** Opening Dataset extract block **

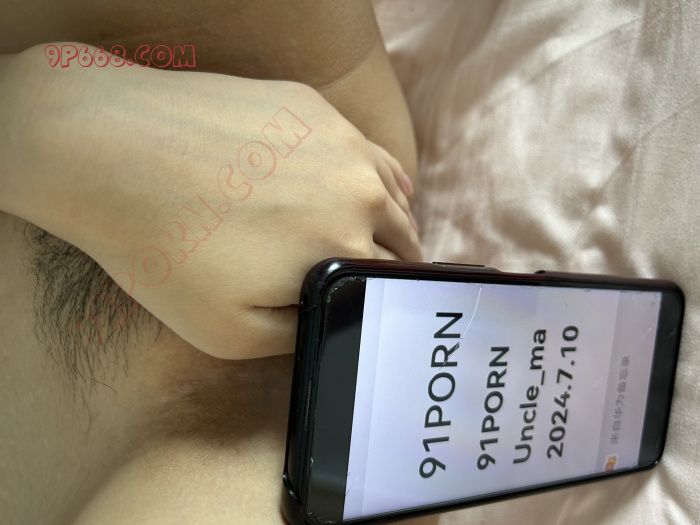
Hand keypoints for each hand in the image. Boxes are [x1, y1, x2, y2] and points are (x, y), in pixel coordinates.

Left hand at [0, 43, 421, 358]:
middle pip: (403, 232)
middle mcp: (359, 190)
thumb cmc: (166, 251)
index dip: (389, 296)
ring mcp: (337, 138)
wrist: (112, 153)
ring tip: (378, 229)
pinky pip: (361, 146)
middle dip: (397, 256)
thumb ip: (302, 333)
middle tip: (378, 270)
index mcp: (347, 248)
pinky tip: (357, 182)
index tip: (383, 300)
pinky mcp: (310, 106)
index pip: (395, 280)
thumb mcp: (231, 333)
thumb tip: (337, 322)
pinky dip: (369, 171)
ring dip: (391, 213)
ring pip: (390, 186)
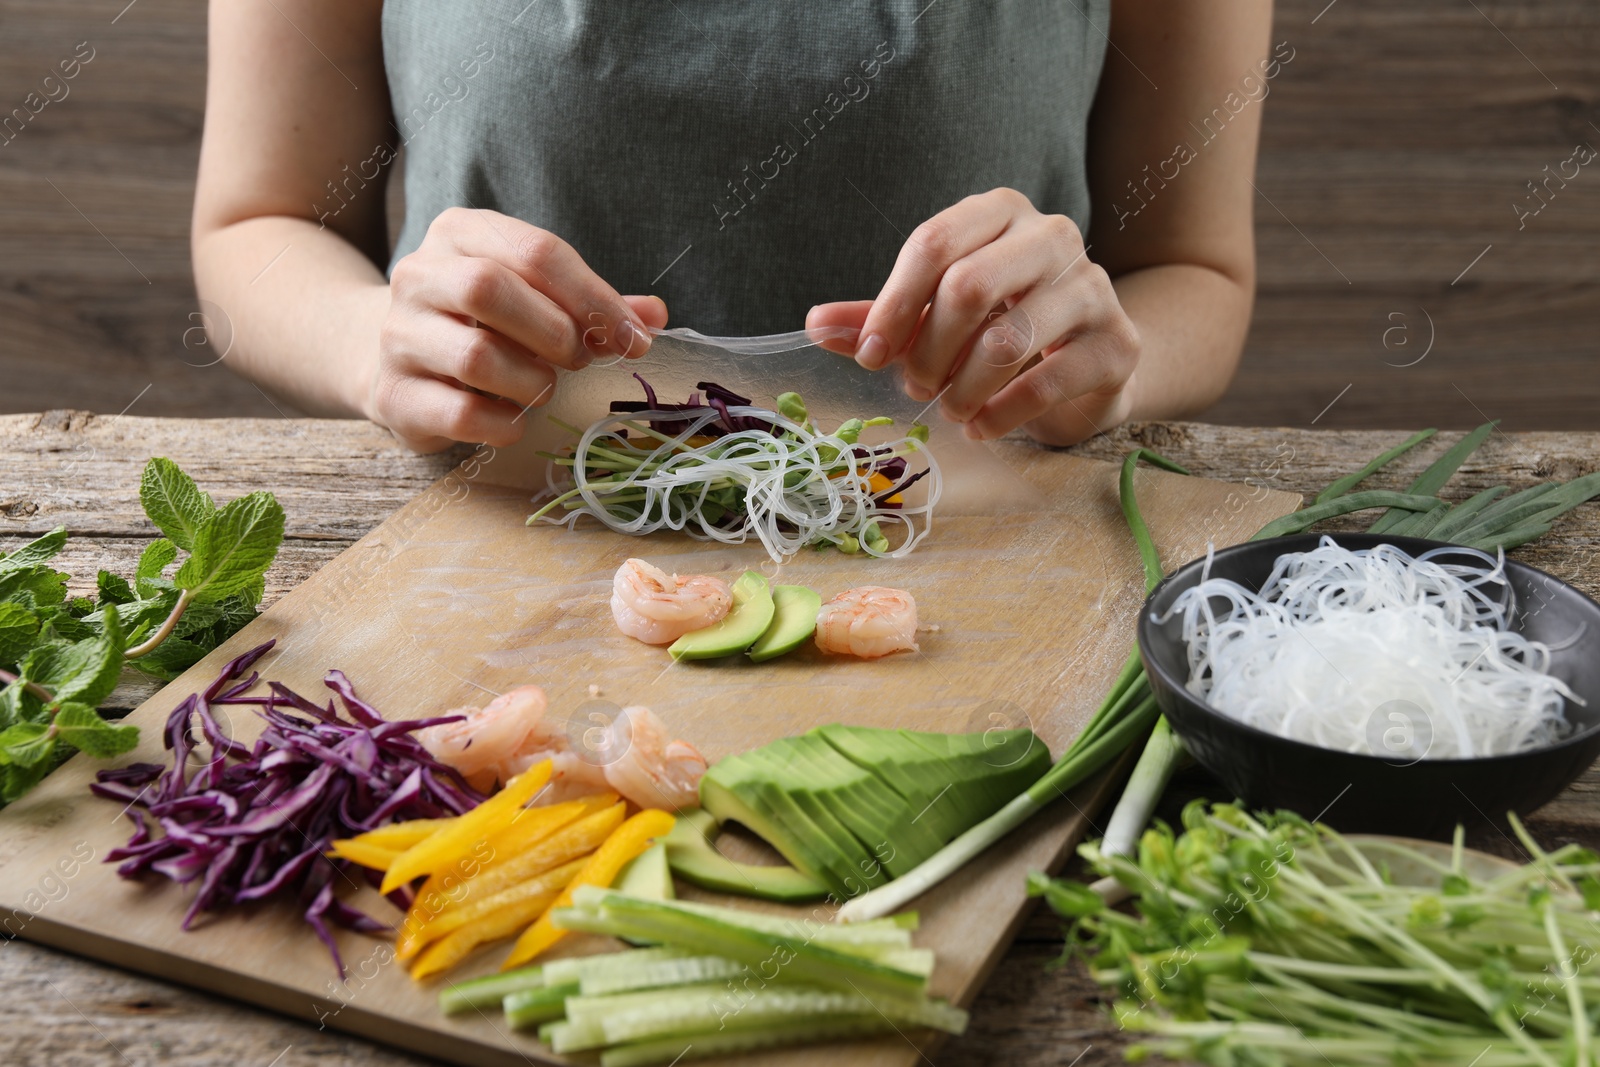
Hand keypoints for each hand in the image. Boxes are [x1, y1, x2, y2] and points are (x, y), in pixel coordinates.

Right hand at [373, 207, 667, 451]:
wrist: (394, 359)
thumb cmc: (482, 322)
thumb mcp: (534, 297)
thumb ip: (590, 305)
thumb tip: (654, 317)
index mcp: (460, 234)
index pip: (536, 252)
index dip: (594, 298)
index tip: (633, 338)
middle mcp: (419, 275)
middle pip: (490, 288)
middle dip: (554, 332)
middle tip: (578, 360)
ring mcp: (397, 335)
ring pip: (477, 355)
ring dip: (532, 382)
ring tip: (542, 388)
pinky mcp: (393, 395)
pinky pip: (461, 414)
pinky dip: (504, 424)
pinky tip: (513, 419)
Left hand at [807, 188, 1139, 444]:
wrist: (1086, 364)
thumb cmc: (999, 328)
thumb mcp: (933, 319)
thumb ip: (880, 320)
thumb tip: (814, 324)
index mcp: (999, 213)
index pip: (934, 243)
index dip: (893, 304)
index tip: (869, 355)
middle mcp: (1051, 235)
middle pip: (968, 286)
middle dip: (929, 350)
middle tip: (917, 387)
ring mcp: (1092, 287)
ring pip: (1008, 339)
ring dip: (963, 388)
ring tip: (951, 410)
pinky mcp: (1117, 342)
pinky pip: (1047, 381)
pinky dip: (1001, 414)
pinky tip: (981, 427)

** Closing Dataset extract block **

### Aim of the task
Look through the entries above. Extract each line with the word "index".

### Response to the task
index dip: (389, 296)
index mcp: (347, 248)
index tip: (383, 300)
index pip: (395, 280)
index mcp: (460, 234)
index pip: (536, 252)
index dip: (594, 298)
index tip: (633, 338)
index mcp: (999, 213)
index pip: (934, 243)
index dip: (893, 304)
index tip: (869, 355)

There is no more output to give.